動物が死ねば、それを分解する虫や微生物が増え、それを養分にして森が豊かになる。森が豊かになれば、生き残った動物たちは子孫を残しやすくなる。大きな目で見ると、世界はプラスマイナスゼロになるように構成されているわけです。

見過ごすことができないのは、二十世紀後半から二・三分に一種の割で絶滅している動植物が、どういう形で補われているかという点です。人為によって滅ぼされたものは、人に牙を剥く病原菌に生まれ変わることによって、バランスを取っているのではないか。こうしている間にも、人知れず姿を消してゆく生命があり、その生命が次世代に残せなかった微少な種子が、渡り鳥によって運ばれ、わたしたちが発熱する・・・。

これが般若心経にある「不増不減」という宇宙法則だと思うのですが、非科学的だといって一笑に付すことができるでしょうか。そんなバカな、と一蹴されたほうが、安心して暮らせるんですけどね。

今週の野菜とレシピ

今週の青首大根、先週よりすこし大きくなっているでしょうか。木枯らしは吹いたら、食べたくなるのがおでん、ふろふき大根といった大ぶりの大根を使った料理。そろそろ、そんな大根がほしいところです。

ほうれん草京菜ルッコラ春菊と青ものは選りどり見どり。ほうれん草はおひたしの要領で湯がいてから、醤油と胡麻油、鰹節で和えてナムル風。京菜はサラダか一夜漬け、鍋ものに入れる場合も、しゃきしゃきした食感が売りなので最後に入れてくださいね。春菊も最後に入れてさっと火を通すのがおいしく食べるコツですが、これは和風の鍋に限りません。うちでは中華風の豆腐とエビの煮ものや、トマトソースがベースの煮ものなどにも香草がわりに春菊を使っています。

ラデイッシュはそのまま塩で丸かじりするのが一般的ですが、輪切りにしてルッコといっしょにフレンチドレッシング+醤油で和えても美味。

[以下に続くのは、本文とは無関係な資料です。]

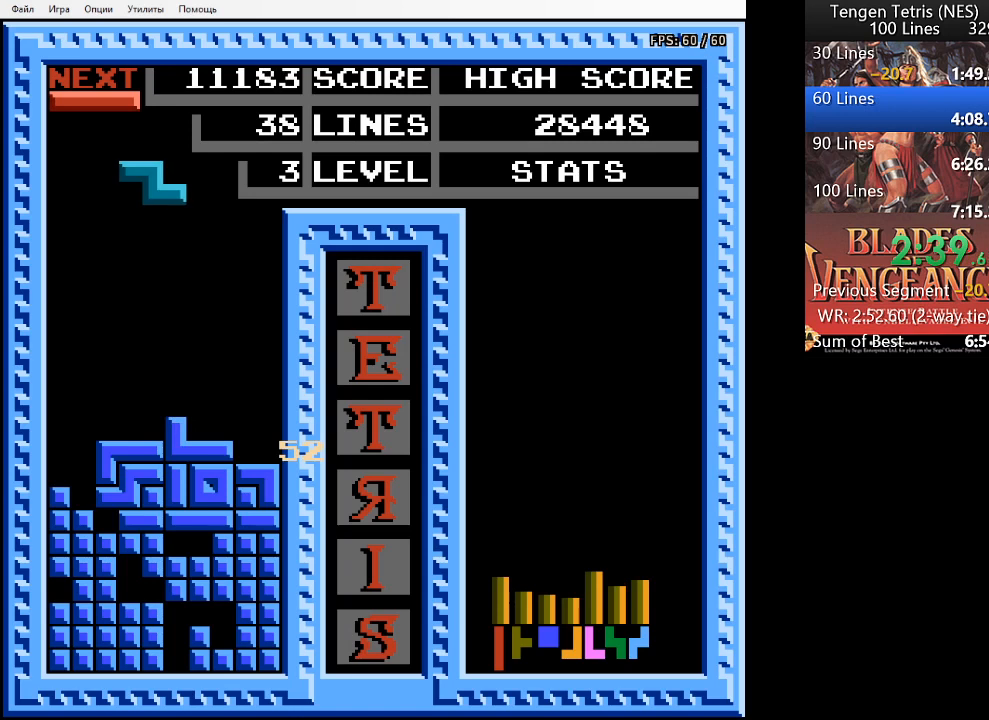
{"buttons": ["SQUARE", "DPAD_RIGHT"], "events": [[300, "DPAD_LEFT", "up"], [400, "DPAD_RIGHT", "down"], [467, "SQUARE", "down"]]}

椎茸は届いたらすぐにザルに広げ、室内でいいですから半日ぐらい風干ししてからお使いください。すぐに使わない分は、適当に包丁を入れてから冷凍しておくと香りがいっそう強くなります。キノコ類は総じて風に当てると味が増し、冷凍すると香りがよくなりますので、市販のキノコを利用するときもひと手間かけておいしくしてからご利用ください。

来週は北海道から玉葱が届きます。が、今年は旭川でも猛暑と旱魃に祟られ、その後一変して大雨が続いたため、根腐れが多く、例年の三分の一程度しか収穫できなかったそうです。じゃが芋も同様で、こちらのほうはまだ収穫が終わっていません。今年は品質もよくないですよ、それでもいいですか?と聞かれましたが、やむを得ません。なるべく早く送ってください、とお願いしてあります。